## MATERIAL TO PROCESS
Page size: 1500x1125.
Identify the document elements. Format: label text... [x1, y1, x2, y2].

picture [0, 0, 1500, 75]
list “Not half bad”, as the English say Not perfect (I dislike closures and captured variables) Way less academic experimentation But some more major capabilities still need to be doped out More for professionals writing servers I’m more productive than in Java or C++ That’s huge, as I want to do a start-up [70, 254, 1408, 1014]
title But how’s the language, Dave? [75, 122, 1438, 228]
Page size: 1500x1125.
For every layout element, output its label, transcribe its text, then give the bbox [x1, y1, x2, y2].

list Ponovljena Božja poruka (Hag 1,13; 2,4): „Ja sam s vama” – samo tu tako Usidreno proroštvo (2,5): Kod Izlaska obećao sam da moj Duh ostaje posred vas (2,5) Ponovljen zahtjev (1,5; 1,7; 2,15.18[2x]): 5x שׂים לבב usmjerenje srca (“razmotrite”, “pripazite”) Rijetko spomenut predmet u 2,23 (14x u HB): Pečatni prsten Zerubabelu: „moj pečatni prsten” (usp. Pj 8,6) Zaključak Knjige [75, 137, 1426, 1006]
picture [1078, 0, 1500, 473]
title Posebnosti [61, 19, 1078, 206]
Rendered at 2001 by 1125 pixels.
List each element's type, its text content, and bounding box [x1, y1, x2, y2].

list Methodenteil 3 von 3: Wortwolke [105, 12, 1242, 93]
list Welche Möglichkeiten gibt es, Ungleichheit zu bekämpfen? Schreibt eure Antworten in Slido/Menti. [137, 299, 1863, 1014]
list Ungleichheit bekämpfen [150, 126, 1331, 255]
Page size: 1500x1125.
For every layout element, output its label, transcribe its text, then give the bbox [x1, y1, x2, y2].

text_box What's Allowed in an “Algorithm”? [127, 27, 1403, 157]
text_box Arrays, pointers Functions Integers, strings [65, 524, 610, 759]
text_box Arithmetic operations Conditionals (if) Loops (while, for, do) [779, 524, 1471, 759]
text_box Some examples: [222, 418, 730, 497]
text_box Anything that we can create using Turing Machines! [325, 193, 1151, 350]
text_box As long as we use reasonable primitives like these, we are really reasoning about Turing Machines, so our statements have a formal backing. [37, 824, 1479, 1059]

## WHAT THE TASK ASKS
Change "Page size" to "Image size" throughout the items and reproduce them with no other changes.

## SOLUTION TO THE EXERCISE
Image size: 1500x1125.
Identify the document elements. Format: label text... [x1, y1, x2, y2].

picture [0, 0, 1500, 75]
list “Not half bad”, as the English say Not perfect (I dislike closures and captured variables) Way less academic experimentation But some more major capabilities still need to be doped out More for professionals writing servers I’m more productive than in Java or C++ That’s huge, as I want to do a start-up [70, 254, 1408, 1014]
title But how’s the language, Dave? [75, 122, 1438, 228]
Image size: 1500x1125.
For every layout element, output its label, transcribe its text, then give the bbox [x1, y1, x2, y2].

list Ponovljena Božja poruka (Hag 1,13; 2,4): „Ja sam s vama” – samo tu tako Usidreno proroštvo (2,5): Kod Izlaska obećao sam da moj Duh ostaje posred vas (2,5) Ponovljen zahtjev (1,5; 1,7; 2,15.18[2x]): 5x שׂים לבב usmjerenje srca (“razmotrite”, “pripazite”) Rijetko spomenut predmet u 2,23 (14x u HB): Pečatni prsten Zerubabelu: „moj pečatni prsten” (usp. Pj 8,6) Zaključak Knjige [75, 137, 1426, 1006]
picture [1078, 0, 1500, 473]
title Posebnosti [61, 19, 1078, 206]
Rendered at 2001 by 1125 pixels.
List each element's type, its text content, and bounding box [x1, y1, x2, y2].

list Methodenteil 3 von 3: Wortwolke [105, 12, 1242, 93]
list Welche Möglichkeiten gibt es, Ungleichheit zu bekämpfen? Schreibt eure Antworten in Slido/Menti. [137, 299, 1863, 1014]
list Ungleichheit bekämpfen [150, 126, 1331, 255]
Image size: 1500x1125.
For every layout element, output its label, transcribe its text, then give the bbox [x1, y1, x2, y2].

text_box What's Allowed in an “Algorithm”? [127, 27, 1403, 157]
text_box Arrays, pointers Functions Integers, strings [65, 524, 610, 759]
text_box Arithmetic operations Conditionals (if) Loops (while, for, do) [779, 524, 1471, 759]
text_box Some examples: [222, 418, 730, 497]
text_box Anything that we can create using Turing Machines! [325, 193, 1151, 350]
text_box As long as we use reasonable primitives like these, we are really reasoning about Turing Machines, so our statements have a formal backing. [37, 824, 1479, 1059]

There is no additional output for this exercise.